(PROBLEM DESCRIPTION): Transcribe every one of the rows below character for character, and leave out the pictures.

*** DATA FOR THIS TASK ***

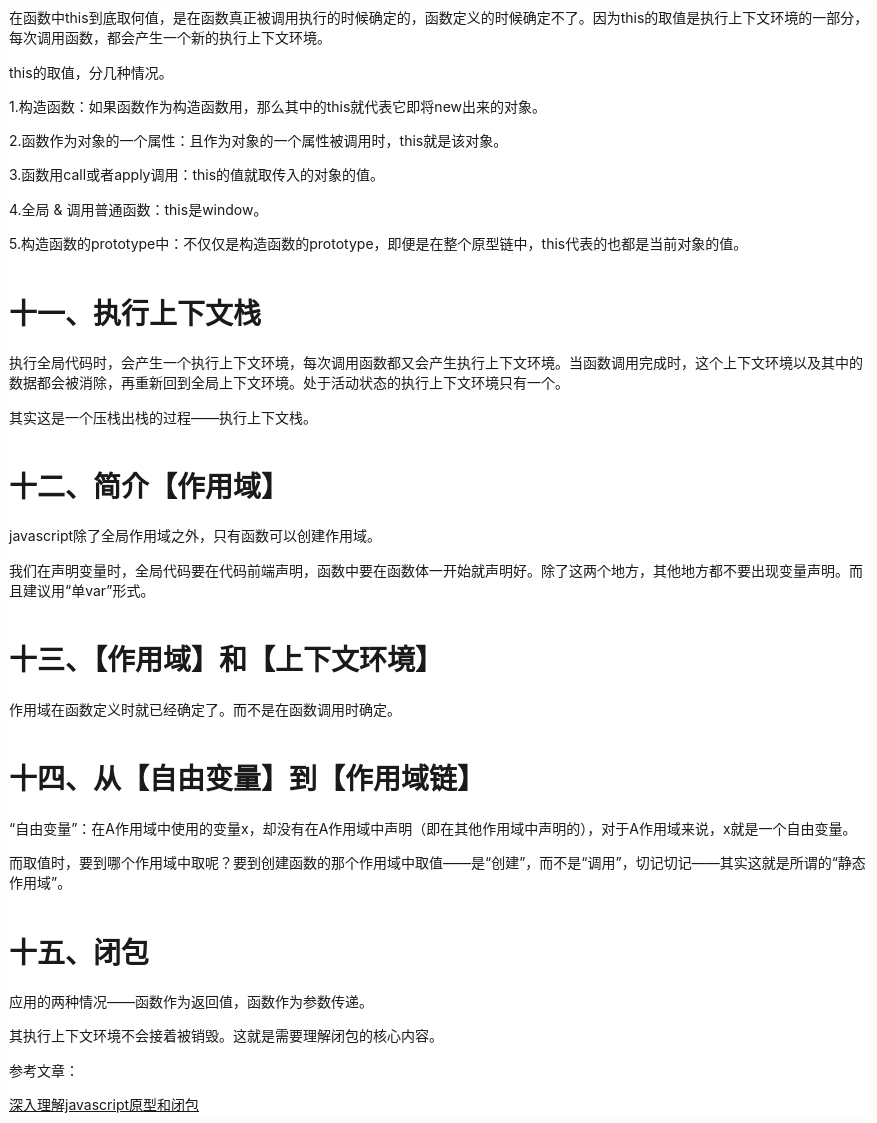 在函数中this到底取何值，是在函数真正被调用执行的时候确定的，函数定义的时候确定不了。因为this的取值是执行上下文环境的一部分，每次调用函数，都会产生一个新的执行上下文环境。

this的取值，分几种情况。

1.构造函数：如果函数作为构造函数用，那么其中的this就代表它即将new出来的对象。

2.函数作为对象的一个属性：且作为对象的一个属性被调用时，this就是该对象。

3.函数用call或者apply调用：this的值就取传入的对象的值。

4.全局 & 调用普通函数：this是window。

5.构造函数的prototype中：不仅仅是构造函数的prototype，即便是在整个原型链中，this代表的也都是当前对象的值。

# 十一、执行上下文栈

执行全局代码时，会产生一个执行上下文环境，每次调用函数都又会产生执行上下文环境。当函数调用完成时，这个上下文环境以及其中的数据都会被消除，再重新回到全局上下文环境。处于活动状态的执行上下文环境只有一个。

其实这是一个压栈出栈的过程——执行上下文栈。

# 十二、简介【作用域】

javascript除了全局作用域之外，只有函数可以创建作用域。

我们在声明变量时，全局代码要在代码前端声明，函数中要在函数体一开始就声明好。除了这两个地方，其他地方都不要出现变量声明。而且建议用“单var”形式。

# 十三、【作用域】和【上下文环境】

作用域在函数定义时就已经确定了。而不是在函数调用时确定。

# 十四、从【自由变量】到【作用域链】

“自由变量”：在A作用域中使用的变量x，却没有在A作用域中声明（即在其他作用域中声明的），对于A作用域来说，x就是一个自由变量。

而取值时，要到哪个作用域中取呢？要到创建函数的那个作用域中取值——是“创建”，而不是“调用”，切记切记——其实这就是所谓的“静态作用域”。

# 十五、闭包

应用的两种情况——函数作为返回值，函数作为参数传递。

其执行上下文环境不会接着被销毁。这就是需要理解闭包的核心内容。


参考文章：

[深入理解javascript原型和闭包](http://www.cnblogs.com/wangfupeng1988/p/3977924.html)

*** End of DATA FOR THIS TASK ***

(WRITTEN RESPONSE):
 在函数中this到底取何值，是在函数真正被调用执行的时候确定的，函数定义的时候确定不了。因为this的取值是执行上下文环境的一部分，每次调用函数，都会产生一个新的执行上下文环境。

this的取值，分几种情况。

1.构造函数：如果函数作为构造函数用，那么其中的this就代表它即将new出来的对象。

2.函数作为对象的一个属性：且作为对象的一个属性被调用时，this就是该对象。

3.函数用call或者apply调用：this的值就取传入的对象的值。

4.全局 & 调用普通函数：this是window。

5.构造函数的prototype中：不仅仅是构造函数的prototype，即便是在整个原型链中，this代表的也都是当前对象的值。

# 十一、执行上下文栈

执行全局代码时，会产生一个执行上下文环境，每次调用函数都又会产生执行上下文环境。当函数调用完成时，这个上下文环境以及其中的数据都会被消除，再重新回到全局上下文环境。处于活动状态的执行上下文环境只有一个。

其实这是一个压栈出栈的过程——执行上下文栈。

# 十二、简介【作用域】

javascript除了全局作用域之外，只有函数可以创建作用域。

我们在声明变量时，全局代码要在代码前端声明，函数中要在函数体一开始就声明好。除了这两个地方，其他地方都不要出现变量声明。而且建议用“单var”形式。

# 十三、【作用域】和【上下文环境】

作用域在函数定义时就已经确定了。而不是在函数调用时确定。

# 十四、从【自由变量】到【作用域链】

“自由变量”：在A作用域中使用的变量x，却没有在A作用域中声明（即在其他作用域中声明的），对于A作用域来说，x就是一个自由变量。

而取值时，要到哪个作用域中取呢？要到创建函数的那个作用域中取值——是“创建”，而不是“调用”，切记切记——其实这就是所谓的“静态作用域”。

# 十五、闭包

应用的两种情况——函数作为返回值，函数作为参数传递。

其执行上下文环境不会接着被销毁。这就是需要理解闭包的核心内容。


参考文章：

[深入理解javascript原型和闭包](http://www.cnblogs.com/wangfupeng1988/p/3977924.html)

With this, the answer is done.